軌道エレベーターの国際開発機関「ISEDO」のスタッフである、若き科学者のウィリアム・ロックワード。彼にはやはり科学者である父親がいたのだが、何者かによって殺された、という過去があった。それも自身の目の前で。だが、その記憶はおぼろげ。
それ以後、ウィリアムは父親を亡くし母親と二人きりになったものの、その二人を父親と母親の友人であり、同輩の科学者のモリス・トンプソンが影ながら支えるようになる。母とモリスはいつしか結婚するのだろう、とウィリアムが子供心に描くぐらい二人は仲睦まじく見えた。だが、ついに連れ添う事なく、母は病死してしまう。
そして、母親の死後、科学者となったウィリアムはISEDOでモリスとともに軌道エレベーターの開発に勤しむようになった。
しかし、そのモリスがある日突然姿を消す。ウィリアムに「私は私自身との約束を果たす時がきた……」という謎の書置きを残して。
周囲では他国による独自の軌道エレベーター開発技術において、モリスの頭脳を借りるため何処かの国のスパイだか誰かが、モリスを誘拐もしくは拉致した、と騒ぎ始める。だが、モリスの足取りも掴めないまま時間は過ぎる。あまりに音沙汰がないので、もしやモリスの方が情報を売ったのではないか? という疑惑がいつしか持ち上がり、ISEDOでは不穏な空気が流れ始める。
またその頃からどうしてか、ウィリアムは父親が殺された過去の場面を、夢で何度も見るようになる。
さらにウィリアムは奇妙な噂を耳にする。

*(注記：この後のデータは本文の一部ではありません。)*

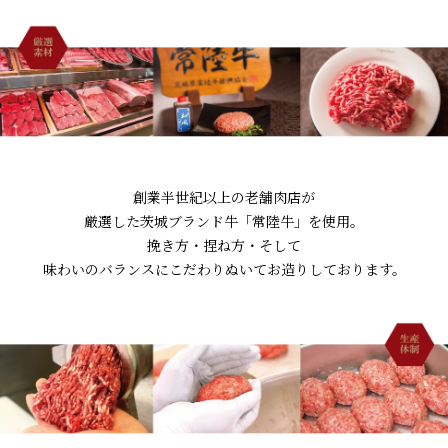
創業半世紀以上の老舗肉店が
厳選した茨城ブランド牛「常陸牛」を使用。
挽き方・捏ね方・そして
味わいのバランスにこだわりぬいてお造りしております。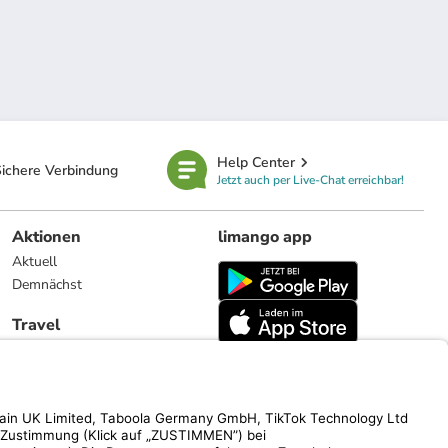
Help Center
ichere Verbindung
Jetzt auch per Live-Chat erreichbar!
Aktionen
limango app
Aktuell
Demnächst
Travel
Reiseangebote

モリスは失踪する前まで「温度差による時空の変化」という独自の理論をもってタイム・トラベルの研究を行っていた、と。
幾つものモリスに関わる情報にウィリアムは困惑しながら、一方でウィリアムは何度も見る殺害の夢の中で記憶が蘇り始める。父親殺害の当時、その瞬間、ウィリアムはショックのあまり気を失った。その寸前に近づいてきた犯人がウィリアムに告げた台詞。それをウィリアムは思い出す。